Sampling With vs. Without Replacement

  • Lottery uses without replacement (ball is set aside).
    • Probabilities shift: P(\text{draw}=i \text{ on 2nd}) = 1/64, etc.

  • For large populations with small samples, difference between with/without replacement is negligible ⇒ treat as with replacement to simplify probability math.

Practical Walk-Through: UCLA Diet Survey

  • Goal: SRS of n = 100 undergraduates from population N \approx 45{,}000.

Step-by-step:

  1. Create sampling frame: obtain registrar list of all enrolled students.

  2. Assign unique equal-length IDs: UID already nine digits; if homemade, pad with leading zeros: 00001,\ldots,45000.

  3. Random-number generation: use an RNG (Excel RAND, calculator RND key, Python random, etc.).
    • Algorithm picks digits 0–9 with equal probability to form 9-digit strings.
    • If generated ID not in frame, discard and redraw (still random).

  4. Repeat until 100 valid IDs gathered.

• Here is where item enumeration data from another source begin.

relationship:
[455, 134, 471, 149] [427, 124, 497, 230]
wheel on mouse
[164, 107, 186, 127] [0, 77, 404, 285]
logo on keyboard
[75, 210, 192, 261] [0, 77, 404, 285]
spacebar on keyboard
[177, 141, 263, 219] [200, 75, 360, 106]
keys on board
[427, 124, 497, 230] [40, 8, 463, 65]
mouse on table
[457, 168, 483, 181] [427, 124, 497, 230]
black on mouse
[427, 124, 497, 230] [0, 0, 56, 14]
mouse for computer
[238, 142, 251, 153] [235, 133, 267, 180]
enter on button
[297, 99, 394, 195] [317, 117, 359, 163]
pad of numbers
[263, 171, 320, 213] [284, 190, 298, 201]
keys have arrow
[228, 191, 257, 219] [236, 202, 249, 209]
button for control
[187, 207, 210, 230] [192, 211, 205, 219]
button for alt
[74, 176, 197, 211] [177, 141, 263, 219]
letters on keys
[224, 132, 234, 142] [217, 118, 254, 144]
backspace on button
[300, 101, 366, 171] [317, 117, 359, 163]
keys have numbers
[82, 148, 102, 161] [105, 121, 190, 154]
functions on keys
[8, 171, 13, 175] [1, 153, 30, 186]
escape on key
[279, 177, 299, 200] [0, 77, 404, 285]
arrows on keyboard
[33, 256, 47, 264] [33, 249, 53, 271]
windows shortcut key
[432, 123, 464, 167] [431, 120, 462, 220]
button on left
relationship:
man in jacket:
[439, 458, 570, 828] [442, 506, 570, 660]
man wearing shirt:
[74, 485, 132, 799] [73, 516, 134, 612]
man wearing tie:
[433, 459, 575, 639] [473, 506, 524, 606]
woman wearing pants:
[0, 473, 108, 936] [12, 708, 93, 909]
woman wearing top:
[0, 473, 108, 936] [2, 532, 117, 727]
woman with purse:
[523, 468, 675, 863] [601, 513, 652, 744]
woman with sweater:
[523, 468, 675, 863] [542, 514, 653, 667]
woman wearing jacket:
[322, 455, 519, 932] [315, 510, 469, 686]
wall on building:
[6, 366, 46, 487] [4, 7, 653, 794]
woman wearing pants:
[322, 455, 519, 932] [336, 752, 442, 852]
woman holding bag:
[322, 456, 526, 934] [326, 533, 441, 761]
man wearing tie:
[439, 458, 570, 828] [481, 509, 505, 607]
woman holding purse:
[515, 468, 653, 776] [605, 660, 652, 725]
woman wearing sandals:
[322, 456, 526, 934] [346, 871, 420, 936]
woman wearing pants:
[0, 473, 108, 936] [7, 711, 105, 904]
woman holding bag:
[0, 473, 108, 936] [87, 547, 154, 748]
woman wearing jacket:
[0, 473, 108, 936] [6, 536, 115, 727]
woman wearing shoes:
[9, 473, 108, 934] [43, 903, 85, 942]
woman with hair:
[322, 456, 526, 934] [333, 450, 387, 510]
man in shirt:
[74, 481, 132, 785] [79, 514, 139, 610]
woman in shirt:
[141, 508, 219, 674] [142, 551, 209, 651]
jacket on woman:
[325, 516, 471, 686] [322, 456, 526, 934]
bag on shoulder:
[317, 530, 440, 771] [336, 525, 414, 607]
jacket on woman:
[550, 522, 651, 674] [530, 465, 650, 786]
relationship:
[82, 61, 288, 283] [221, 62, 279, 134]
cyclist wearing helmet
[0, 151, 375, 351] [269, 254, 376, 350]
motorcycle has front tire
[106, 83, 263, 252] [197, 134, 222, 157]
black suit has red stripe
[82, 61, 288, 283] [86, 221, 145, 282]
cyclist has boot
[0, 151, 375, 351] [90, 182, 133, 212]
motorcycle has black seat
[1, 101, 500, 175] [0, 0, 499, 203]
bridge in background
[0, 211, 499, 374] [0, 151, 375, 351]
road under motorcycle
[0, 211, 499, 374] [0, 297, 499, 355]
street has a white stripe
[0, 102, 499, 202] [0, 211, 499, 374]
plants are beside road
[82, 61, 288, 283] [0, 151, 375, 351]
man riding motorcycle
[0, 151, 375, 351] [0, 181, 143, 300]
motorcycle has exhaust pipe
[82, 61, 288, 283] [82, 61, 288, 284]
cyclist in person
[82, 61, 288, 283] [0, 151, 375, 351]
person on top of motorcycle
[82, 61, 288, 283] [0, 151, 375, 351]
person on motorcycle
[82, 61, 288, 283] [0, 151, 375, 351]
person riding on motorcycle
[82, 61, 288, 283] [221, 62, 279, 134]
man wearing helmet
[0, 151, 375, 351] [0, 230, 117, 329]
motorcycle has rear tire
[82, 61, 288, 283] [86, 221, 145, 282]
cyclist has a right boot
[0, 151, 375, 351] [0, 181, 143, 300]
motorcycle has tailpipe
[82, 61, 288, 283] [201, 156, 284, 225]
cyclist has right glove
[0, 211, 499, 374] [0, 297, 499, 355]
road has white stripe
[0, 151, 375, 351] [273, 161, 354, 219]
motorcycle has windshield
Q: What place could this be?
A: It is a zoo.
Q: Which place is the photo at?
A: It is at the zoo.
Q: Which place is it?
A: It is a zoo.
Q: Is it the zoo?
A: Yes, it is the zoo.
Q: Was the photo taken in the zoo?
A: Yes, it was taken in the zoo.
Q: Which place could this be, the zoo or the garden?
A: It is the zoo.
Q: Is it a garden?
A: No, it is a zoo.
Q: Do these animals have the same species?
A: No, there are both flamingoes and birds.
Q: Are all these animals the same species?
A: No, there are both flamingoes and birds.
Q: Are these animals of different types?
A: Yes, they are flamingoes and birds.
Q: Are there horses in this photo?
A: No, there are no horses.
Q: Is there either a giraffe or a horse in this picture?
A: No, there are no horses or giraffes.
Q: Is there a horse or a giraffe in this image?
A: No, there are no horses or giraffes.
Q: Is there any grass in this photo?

  5. Contact those students for the diet questionnaire.

  • Notation reminder:
    • n = sample size (here 100).
    • N = population size (here \approx 45{,}000).

RNGs & Philosophical Aside

  • Computers are deterministic; “random” numbers are produced by algorithms (pseudo-random).

  • Lecturer foreshadows deeper discussion on adequacy of pseudo-randomness for statistical work.

Probability Example (cards)

  • If deck truly random and you don’t manipulate:
    • P(\text{5 red cards}) = \dfrac{\binom{26}{5}}{\binom{52}{5}}.

  • If you secretly arrange deck (non-random), probability becomes 1 (forced) or 0; can’t compute meaningful probability.

Key Takeaways & Best Practices

  • Quantitative outcomes > qualitative for detecting effects.

  • Representativeness > sample size; bias cannot be “averaged out.”

  • Clinical research relies on optimistic assumption of representativeness; critical readers must scrutinize this claim.

  • Understand varieties of random sampling; SRS is simplest but not only method.

  • Random number generators enable practical SRS; awareness of pseudo-random versus true random helps assess rigor.

Formulas & Notation Recap

  • Median definition (sample): the ordered data value at position \dfrac{n+1}{2} (if n odd) or average of middle pair if n even.

  • Lottery selection probabilities (without replacement):
    P1 = \dfrac{1}{65},\;P2 = \dfrac{1}{64}, \ldots

  • Card example (5 red):
    P=\dfrac{\binom{26}{5}}{\binom{52}{5}}\approx 0.000495.